Two factoring models — same VAT result
The case looked at two common forms of factoring:
1. Trade factoring, where the factor purchases receivables and assumes the risk of debtor default.
2. Invoice (or financing) factoring, where the factor advances funds to the client, using the receivables as collateral rather than buying them outright.
Although legally distinct, both arrangements involved normal, performing receivables and the factor charged explicit commissions and arrangement fees. The ECJ ruled that in both cases, those fees represent remuneration for a taxable supply – not for the granting of credit or any other VAT-exempt financial transaction.
In other words, the factor was being paid for collecting, managing or assuming risk in relation to receivables. Those activities fall within debt-collection services, which are expressly excluded from VAT exemption under Article 135(1)(d) of the VAT Directive. The ECJ also confirmed that the credit-granting exemption in Article 135(1)(b) did not apply, as the fees were not consideration for the granting of credit but for ancillary services linked to receivables management.
The wider implications
While Kosmiro did not involve any discounted debt purchases, the ECJ’s reasoning could also affect other receivables-funding models. If receivables are acquired at a discount and no separate fee is charged, that discount might, in some cases, be viewed as implicit remuneration for factoring or collection services and thus VAT-liable.

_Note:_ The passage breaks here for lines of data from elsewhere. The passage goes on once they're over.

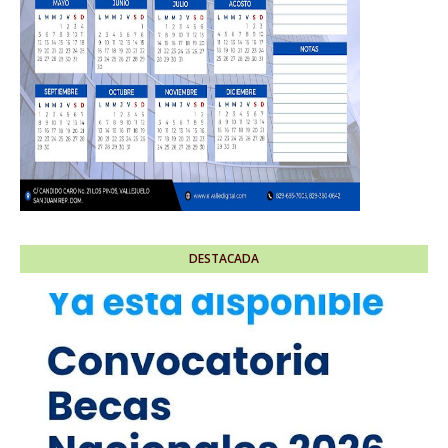
DESTACADA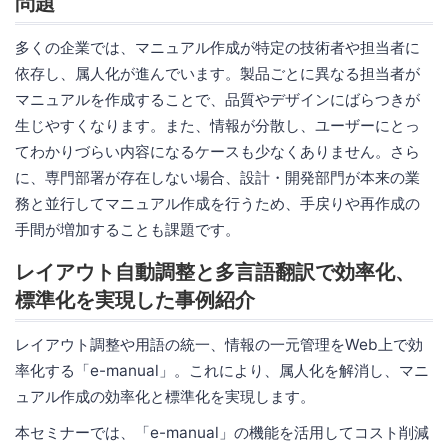
問題
多くの企業では、マニュアル作成が特定の技術者や担当者に
依存し、属人化が進んでいます。製品ごとに異なる担当者が
マニュアルを作成することで、品質やデザインにばらつきが
生じやすくなります。また、情報が分散し、ユーザーにとっ
てわかりづらい内容になるケースも少なくありません。さら
に、専門部署が存在しない場合、設計・開発部門が本来の業
務と並行してマニュアル作成を行うため、手戻りや再作成の
手間が増加することも課題です。
レイアウト自動調整と多言語翻訳で効率化、
標準化を実現した事例紹介
レイアウト調整や用語の統一、情報の一元管理をWeb上で効
率化する「e-manual」。これにより、属人化を解消し、マニ
ュアル作成の効率化と標準化を実現します。
本セミナーでは、「e-manual」の機能を活用してコスト削減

However, where the discount genuinely reflects the fair market value of the receivables – for instance, when purchasing non-performing or defaulted debts – the discount would generally be seen as a pricing adjustment rather than as consideration for a service. In such cases, it should not be treated as a VAT-liable supply, because no separate remuneration is being received for managing, collecting, or assuming risk.

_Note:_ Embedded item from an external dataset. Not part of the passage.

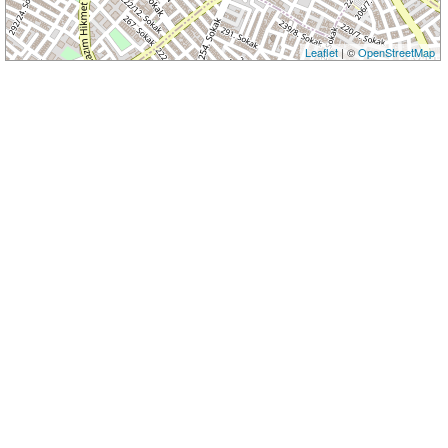
Leaflet
| ©
OpenStreetMap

This distinction is particularly relevant for securitization and receivables-purchase structures, where the presence of ongoing servicing, collection activities, or risk-transfer features can blur the line between a straightforward financial transaction and a VAT-liable service. In practice, even if receivables are purchased at face value or at a market-based discount, any element of remuneration linked to managing, collecting, or assuming credit risk could potentially trigger VAT.
What to do now
1. Review contracts and pricing – Check how your commissions, arrangement fees, and discount mechanisms are structured and described.

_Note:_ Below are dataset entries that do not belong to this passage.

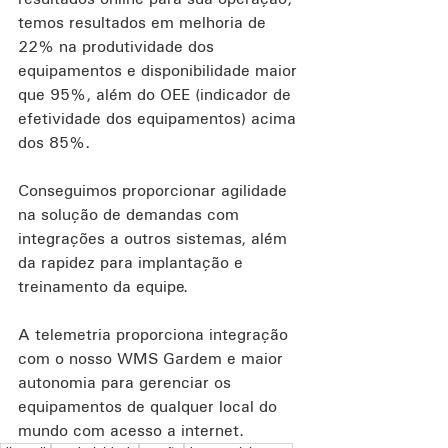
temos resultados em melhoria de 
22% na produtividade dos 
equipamentos e disponibilidade maior 
que 95%, além do OEE (indicador de 
efetividade dos equipamentos) acima 
dos 85%.
Conseguimos proporcionar agilidade 
na solução de demandas com 
integrações a outros sistemas, além 
da rapidez para implantação e 
treinamento da equipe.
A telemetria proporciona integração 
com o nosso WMS Gardem e maior 
autonomia para gerenciar os 
equipamentos de qualquer local do 
mundo com acesso a internet.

2. Reassess VAT assumptions – Ensure that factoring, financing, and securitization arrangements are correctly classified for VAT.
3. Stay alert for local guidance – The ruling has EU-wide effect, but member states may issue detailed implementation notes.
The takeaway
Whether you call it trade factoring, invoice financing, receivables purchase, or even securitization, the message from Kosmiro suggests that, in most (if not all) situations, if you are remunerated – explicitly or implicitly – for managing, collecting, or bearing risk on receivables, that activity is likely within the scope of VAT. The decision brings welcome clarity, while also highlighting a potential compliance consideration for the financial sector.